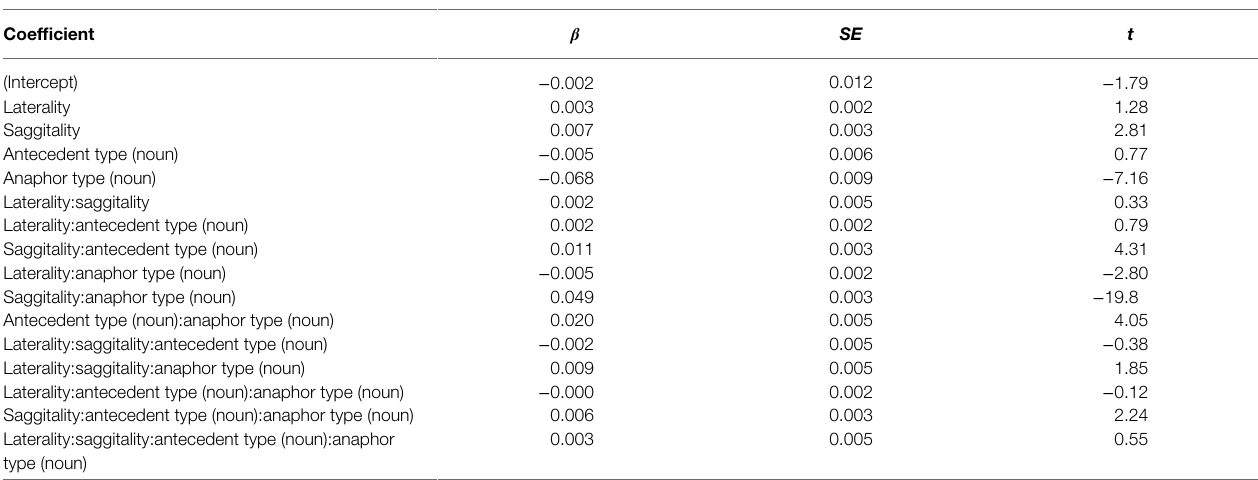
TABLE 3 | Summary of the statistical model of the P300 time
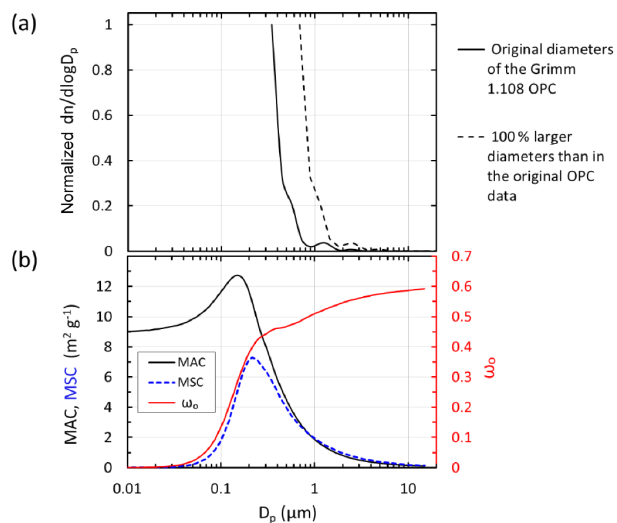
Figure 2. Size-dependent aerosol properties relevant to the exper- iment. (a) Normalized average particle number size distribution of soot aerosol measurement in the mixing chamber with the Grimm 1.108 OPC. The continuous lines present the size distributions with the original diameters of the OPC, and the dashed lines show those assuming that the original diameters were underestimated by a fac- tor of 2. (b) Mass absorption and scattering coefficients, MAC and MSC, respectively, and single-scattering albedo ω o of single BC particles at λ =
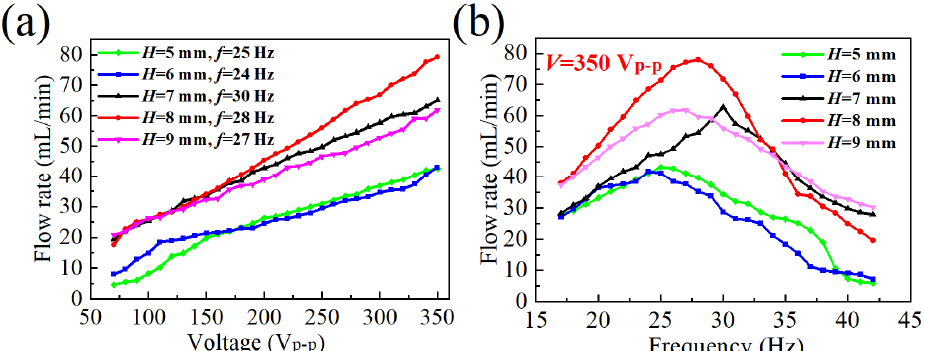
Figure 8. The trend of flow rate with the height of the Tesla valve at different voltages and frequencies: ( a ) the voltage–flow curve; ( b ) the frequency–flow curve.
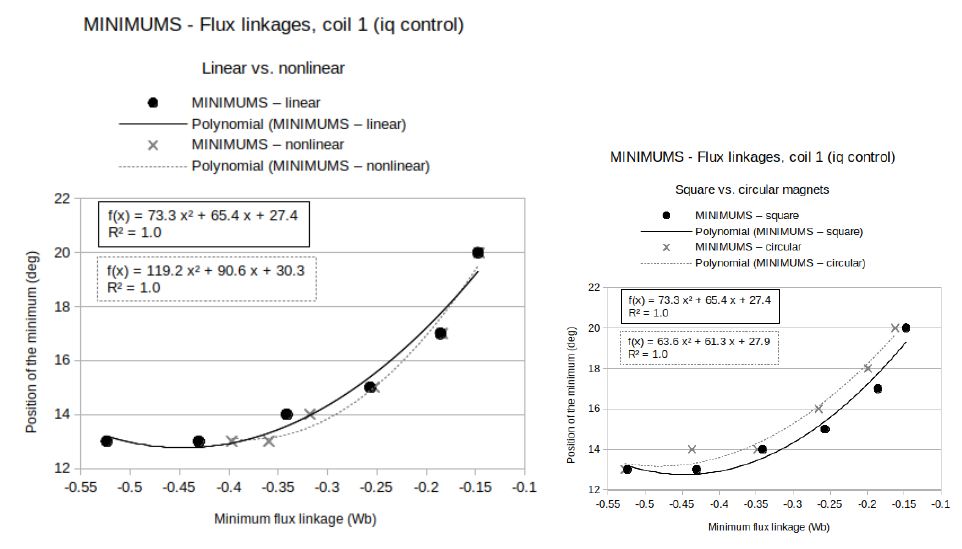
Figure 14. Changes of the position of the minimum flux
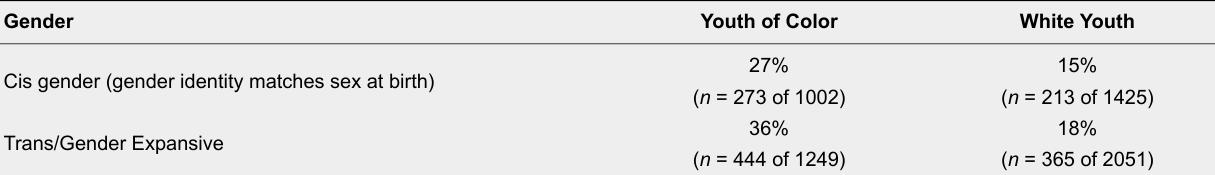
Percent who Report Negative Contact with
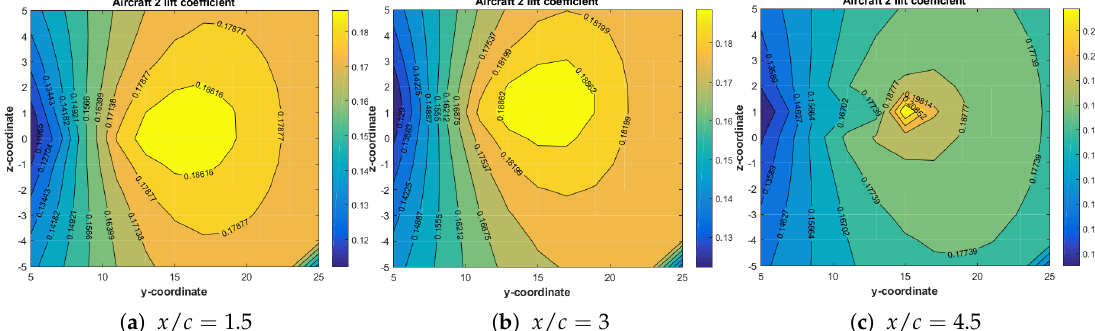
Figure 15. Lift coefficient contours of blended-wing-body configuration in double tandem formation flight of the trailing aircraft on y-z plane at three different stream-wise positions.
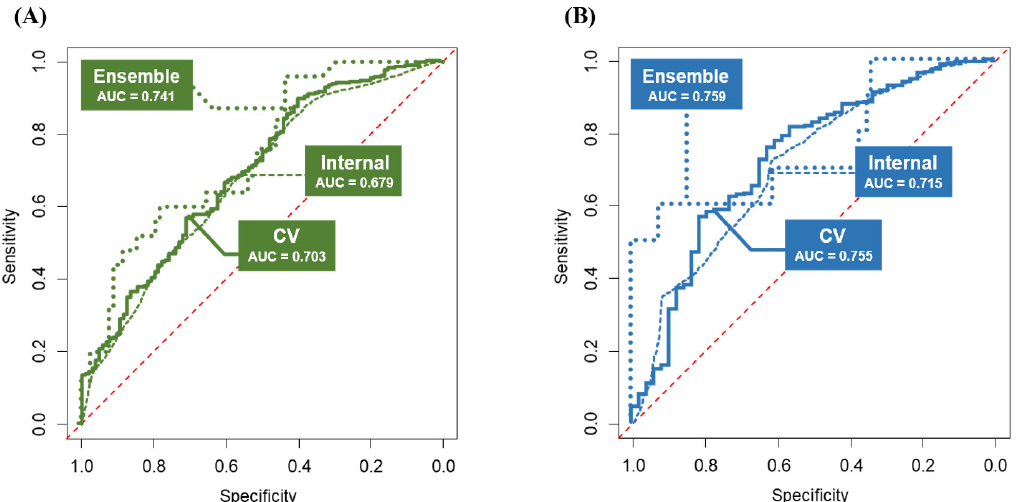
Figure 4. Predictive performance of the developed models. The logistic regression models underwent tenfold cross validation (presented as line) and internal validation with 20% of predivided test set (presented as dash). The ensemble models also underwent internal validation with 20% of predivided test set (presented as dots): ( A ) ROC curves with the AUC values for 5-year PFS; ( B ) ROC curves with the AUC values for 5-year OS.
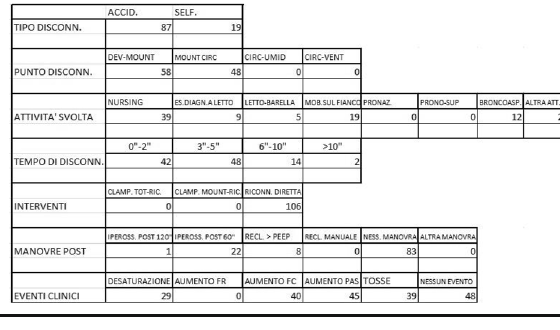
Table 2 (abstract A34). Results of sedation associated to ultrasound- guided thoracic fascial plane block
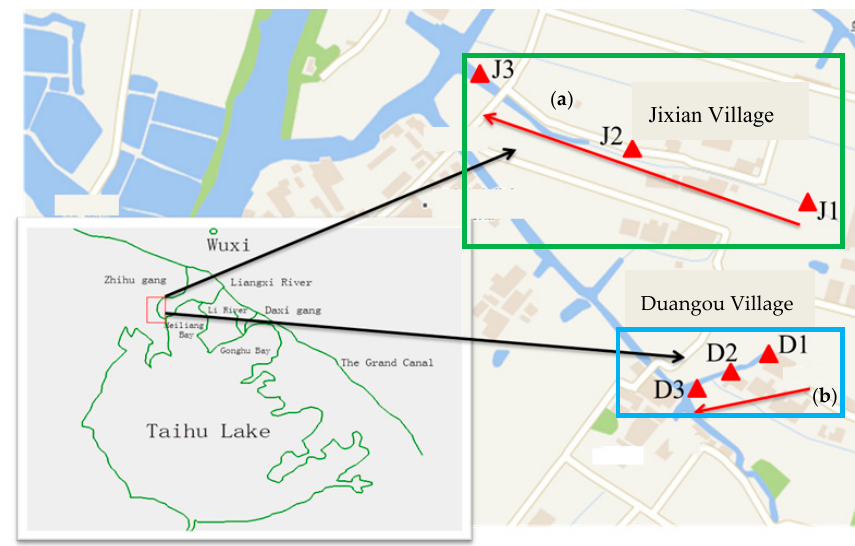
Figure 1. Map of the creeks and sample sites. ( a ) Creek polluted by sewage (in blue rectangle); ( b ) creek polluted by industrial effluent (in green rectangle). Table 1. Hydrological data of two creeks.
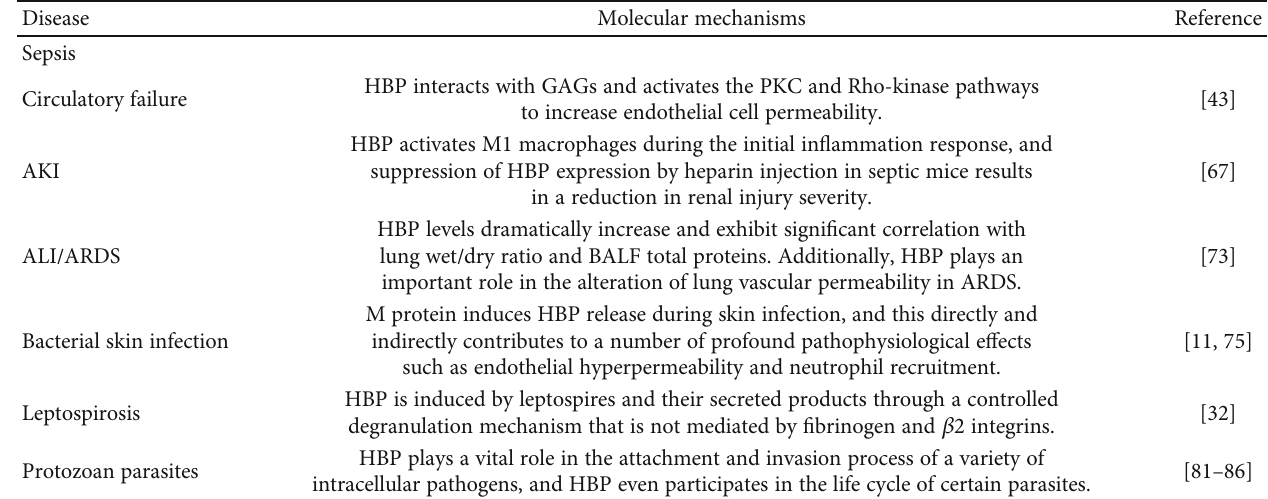
Table 1: The molecular mechanisms of HBP in various diseases.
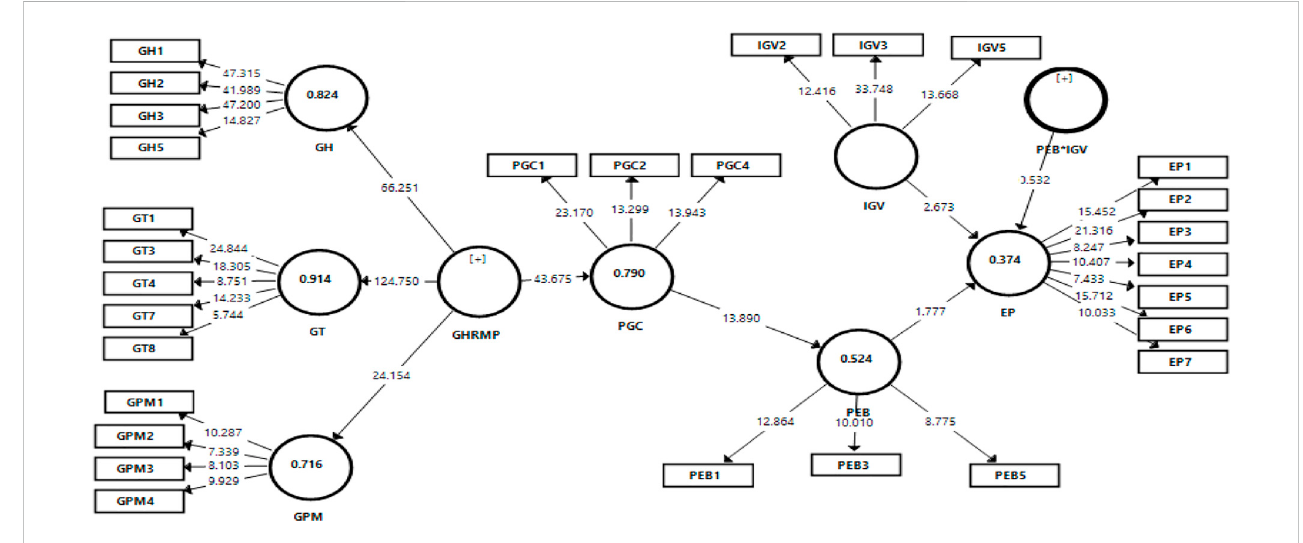
FIGURE 3 Structural model.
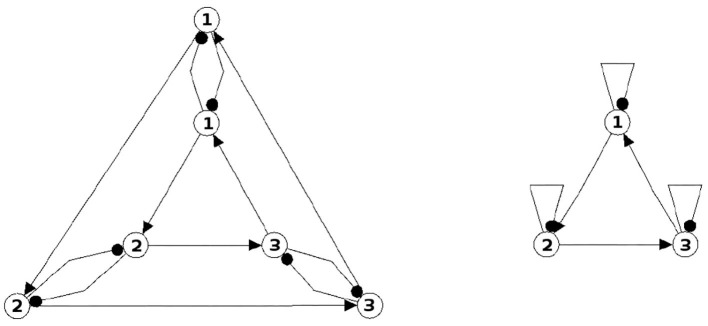
A six-neuron neuromodule (left) which is s-decomposable and the resulting synchronization core CS(w+) (right), showing that its s-decomposition is generative.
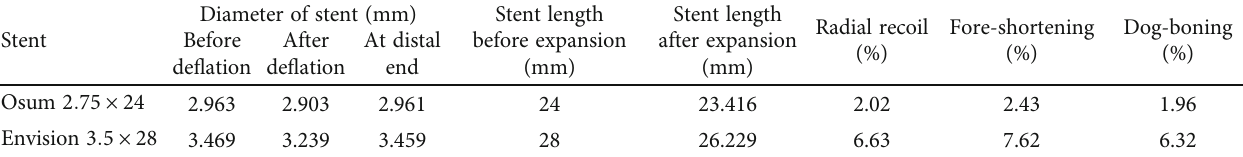
Table 3: Expansion characteristics of Osum and Envision stents from experiment.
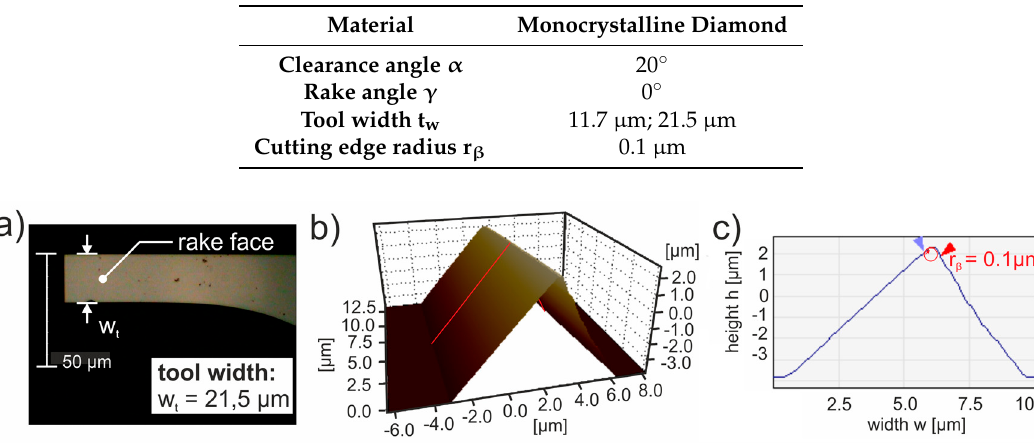
Figure 2. Nanotech 350 FG ultra precision turning lathe and experimental setup. Table 1. Tool characteristics.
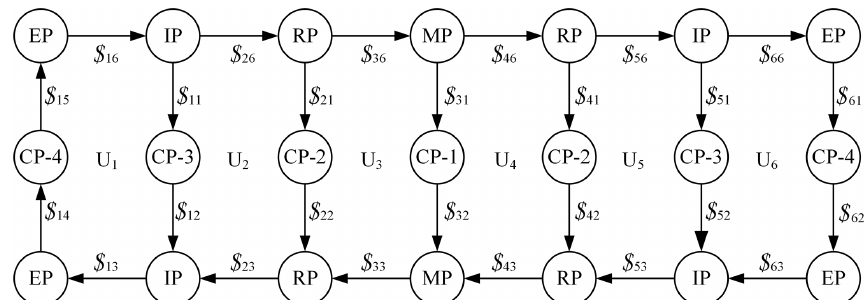
Figure A2. Topological constraint graph of the deployable string.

Your goal:
Which lines above hold the string "characteristics"? Copy each of them.

Solved exercise:
Table 3: Expansion characteristics of Osum and Envision stents from experiment.
Figure 2. Nanotech 350 FG ultra precision turning lathe and experimental setup. Table 1. Tool characteristics.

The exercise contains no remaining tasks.